Dangote’s sugar refinery is the largest refinery in Africa and in the world, it boasts of being the third largest accounting for about 800,000 tonnes of sugar annually. Apart from these, the Dangote Group salt factories and flour mills and is a major importer of items like rice, fish, pasta, cement and fertilizer. The company deals in the exportation of cotton, cashew nuts, cocoa, sesame seed and ginger to several countries. It also has major investments in real estate, banking, transport, textiles and oil and gas. The company provides jobs for over 11,000 people and is rightfully the largest industrial conglomerate in the whole of West Africa.

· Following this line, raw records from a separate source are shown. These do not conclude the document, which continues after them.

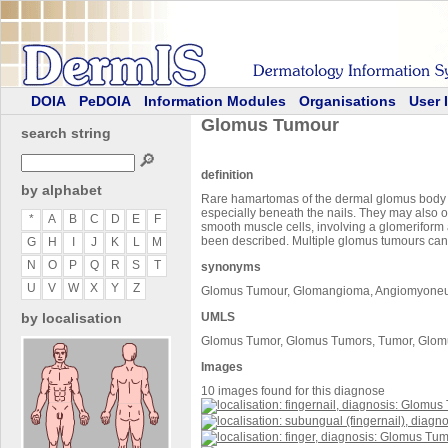
DOIA
PeDOIA
Information Modules
Organisations
User 
Glomus Tumour
search string
🔎
definition
by alphabet
Rare hamartomas of the dermal glomus body pre
especially beneath the nails. They may also 
*
A
B
C
D
E
F
smooth muscle cells, involving a glomerifor
been described. Multiple glomus tumours can
G
H
I
J
K
L
M
N
O
P
Q
R
S
T
synonyms
U
V
W
X
Y
Z
Glomus Tumour, Glomangioma, Angiomyone
by localisation
UMLS
Glomus Tumor, Glomus Tumors, Tumor, Glom
Images
10 images found for this diagnose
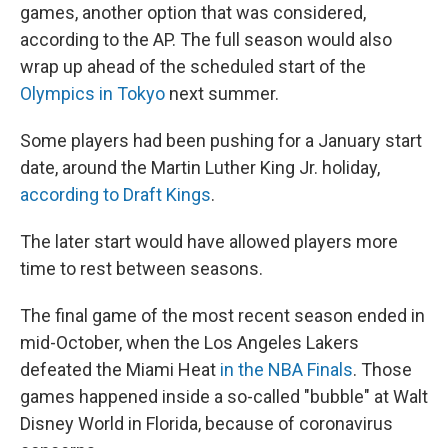
games, another option that was considered,
according to the AP. The full season would also
wrap up ahead of the scheduled start of the
Olympics in Tokyo
next summer.
Some players had been pushing for a January start
date, around the Martin Luther King Jr. holiday,
according to Draft Kings
.
The later start would have allowed players more
time to rest between seasons.
The final game of the most recent season ended in
mid-October, when the Los Angeles Lakers
defeated the Miami Heat
in the NBA Finals
. Those
games happened inside a so-called "bubble" at Walt
Disney World in Florida, because of coronavirus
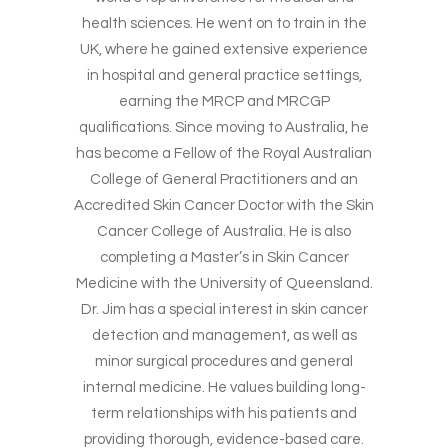
health sciences. He went on to train in the
UK, where he gained extensive experience
in hospital and general practice settings,
earning the MRCP and MRCGP
qualifications. Since moving to Australia, he
has become a Fellow of the Royal Australian
College of General Practitioners and an
Accredited Skin Cancer Doctor with the Skin
Cancer College of Australia. He is also
completing a Master’s in Skin Cancer
Medicine with the University of Queensland.
Dr. Jim has a special interest in skin cancer
detection and management, as well as
minor surgical procedures and general
internal medicine. He values building long-
term relationships with his patients and
providing thorough, evidence-based care.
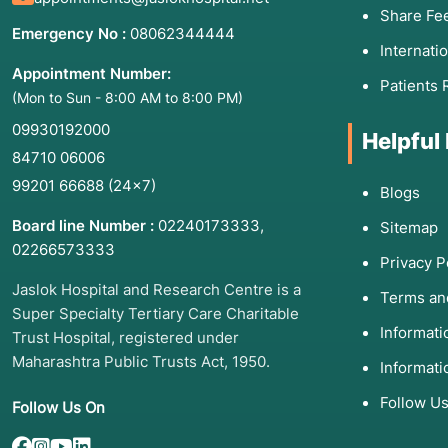
Share Fe
Emergency No :
08062344444
Internati
Appointment Number:
Patients 
(Mon to Sun - 8:00 AM to 8:00 PM)
09930192000
Helpful
84710 06006
99201 66688
(24×7)
Blogs
Board line Number :
02240173333
,
Sitemap
02266573333
Privacy P
Jaslok Hospital and Research Centre is a
Terms an
Super Specialty Tertiary Care Charitable
Informat
Trust Hospital, registered under
Maharashtra Public Trusts Act, 1950.
Informati
Follow U
Follow Us On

In July 2012, Dangote made a move by proposing the idea of of leasing an abandoned piece of land at the Apapa Port to members of the Nigerian Ports Authority which was well received and adopted. He later set up facilities for his flour mills in that area. In the 1990s he approached the Central Bank of Nigeria with the idea that it would be cheaper for the bank to allow his transport company to manage their fleet of staff buses and there was also no objection to this.

In Nigeria today, Dangote Group with its dominance in the sugar market and refinery business is the main supplier (70% of the market) to the country’s soft drinks companies, breweries and confectioners.

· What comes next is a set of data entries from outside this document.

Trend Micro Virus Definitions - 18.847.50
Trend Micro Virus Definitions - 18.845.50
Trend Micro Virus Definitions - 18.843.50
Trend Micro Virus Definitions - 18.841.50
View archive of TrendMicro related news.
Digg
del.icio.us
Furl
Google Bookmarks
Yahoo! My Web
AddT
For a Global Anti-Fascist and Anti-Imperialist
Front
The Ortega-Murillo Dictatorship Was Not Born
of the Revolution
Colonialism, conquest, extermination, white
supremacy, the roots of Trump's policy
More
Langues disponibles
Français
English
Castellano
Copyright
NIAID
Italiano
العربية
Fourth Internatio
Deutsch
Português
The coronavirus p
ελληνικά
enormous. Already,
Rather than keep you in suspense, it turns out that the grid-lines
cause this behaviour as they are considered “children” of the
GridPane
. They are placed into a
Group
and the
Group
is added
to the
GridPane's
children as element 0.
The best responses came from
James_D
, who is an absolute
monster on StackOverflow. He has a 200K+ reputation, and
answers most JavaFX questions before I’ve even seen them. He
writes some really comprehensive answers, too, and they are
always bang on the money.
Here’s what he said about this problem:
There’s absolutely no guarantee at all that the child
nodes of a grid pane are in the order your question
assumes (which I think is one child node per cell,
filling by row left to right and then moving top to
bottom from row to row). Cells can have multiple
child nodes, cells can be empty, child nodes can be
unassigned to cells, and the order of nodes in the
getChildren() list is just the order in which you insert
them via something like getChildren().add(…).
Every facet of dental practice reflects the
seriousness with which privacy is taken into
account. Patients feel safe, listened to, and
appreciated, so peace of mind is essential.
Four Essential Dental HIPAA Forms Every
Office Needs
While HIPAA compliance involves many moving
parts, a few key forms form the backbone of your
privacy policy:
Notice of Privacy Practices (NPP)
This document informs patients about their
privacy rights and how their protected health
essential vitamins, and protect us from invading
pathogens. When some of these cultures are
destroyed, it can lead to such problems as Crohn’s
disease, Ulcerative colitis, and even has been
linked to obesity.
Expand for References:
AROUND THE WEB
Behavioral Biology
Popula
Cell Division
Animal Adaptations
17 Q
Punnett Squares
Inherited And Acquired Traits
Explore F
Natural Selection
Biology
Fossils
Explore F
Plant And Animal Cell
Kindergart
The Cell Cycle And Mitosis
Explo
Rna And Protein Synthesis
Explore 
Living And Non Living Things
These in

Dangote has delved into the realm of telecommunications and has set plans in motion to build 14,000 kilometres of fibre optic cables to cater for the whole of Nigeria. This led to Dangote being honored in January 2009 as the leading provider of employment in the Nigerian construction industry. He said, “Let me tell you this and I want to really emphasize it…nothing is going to help Nigeria like Nigerians bringing back their money. If you give me $5 billion today, I will invest everything here in Nigeria. Let us put our heads together and work.”

POLITICAL INFLUENCE


 In the area of politics in Nigeria, Alhaji Aliko Dangote has never been on the sidelines. In 2003, he provided a considerable amount of funds for former president, Olusegun Obasanjo’s re-election bid. to which he gave over N200 million (US$2M). He has always been a benevolent benefactor to causes judging from his contribution of N50 million (US$0.5M) to the National Mosque under the guise of “Friends of Obasanjo and Atiku”. He also contributed N200 million to the Presidential Library. These highly controversial gifts to members of the ruling Party [PDP] have raised eyebrows despite highly publicised anti-corruption campaigns during Obasanjo’s second term regime.

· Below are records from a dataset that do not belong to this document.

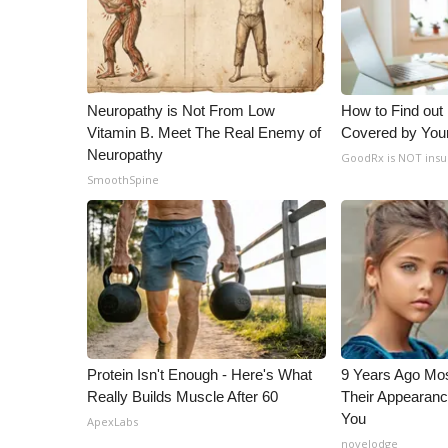
ADVERTISE
Broadcast & Digital
Outdoor Media
Video Services of WCBI
Neuropathy is Not From Low
How to Find out
WCBI Payment Portal
Vitamin B. Meet The Real Enemy of
Covered by You
WCBI live
Neuropathy
GoodRx is NOT insu
SmoothSpine
Protein Isn't Enough - Here's What
9 Years Ago Mos
Really Builds Muscle After 60
Their Appearanc
You
ApexLabs
novelodge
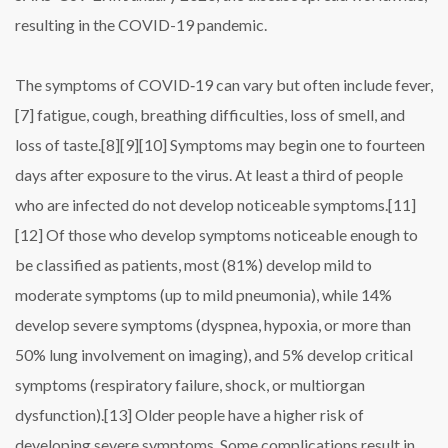
resulting in the COVID-19 pandemic.
The symptoms of COVID‑19 can vary but often include fever,
[7] fatigue, cough, breathing difficulties, loss of smell, and
loss of taste.[8][9][10] Symptoms may begin one to fourteen
days after exposure to the virus. At least a third of people
who are infected do not develop noticeable symptoms.[11]
[12] Of those who develop symptoms noticeable enough to
be classified as patients, most (81%) develop mild to
moderate symptoms (up to mild pneumonia), while 14%
develop severe symptoms (dyspnea, hypoxia, or more than
50% lung involvement on imaging), and 5% develop critical
symptoms (respiratory failure, shock, or multiorgan
dysfunction).[13] Older people have a higher risk of
developing severe symptoms. Some complications result in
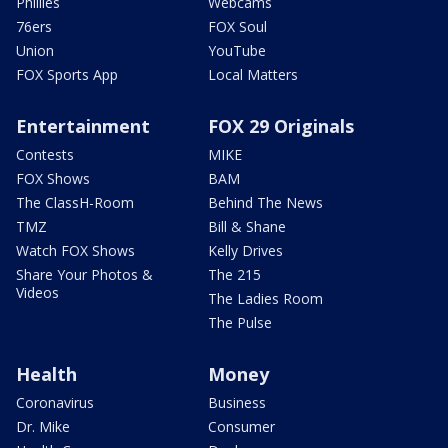
Phillies
Webcams
76ers
FOX Soul
Union
YouTube
FOX Sports App
Local Matters
Entertainment
FOX 29 Originals
Contests
MIKE
FOX Shows
BAM
The ClassH-Room
Behind The News
TMZ
Bill & Shane
Watch FOX Shows
Kelly Drives
Share Your Photos &
The 215
Videos
The Ladies Room
The Pulse
Health
Money
Coronavirus
Business
Dr. Mike
Consumer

In 2014, the Nigerian government revealed that Aliko Dangote had committed the whopping sum of 150 million Naira  to combat the spread of the Ebola virus in Nigeria.

FAMILY LIFE 


Dangote has three siblings from his mothers’ side: Sani, Bello and a younger brother who lost his life in an air crash in Kano with Ibrahim Abacha in 1996. His mother, Mariya, whom he named his recreational boat after is still alive. He has been married and divorced three times

before his current marriage which produced three beautiful children: Halima, Fatima and Sadia. In the past, he had been romantically linked with the Director and Secretary of his United Kingdom subsidiary, Dangote Global Services, Miss Oluwatosin Coker,  and a sugar merchant and pastor, Rev. Chief (Mrs.) Josephine Oluwadamilola Kuteyi. NEW 

FRONTIERS


 The multi-billionaire Aliko is now casting his gaze beyond commodities like cement, sugar and flour–the three commodities that served as the foundation for his business empire, to the oil business. In April 2014, he announced that he had received $9 billion funding from a consortium of local and international lenders to construct a private oil refinery, fertilizer and petrochemical complex in Nigeria. Dangote Cement which is now publicly traded is also gaining new grounds in Africa with about $750 million invested in new plants for Kenya and Niger.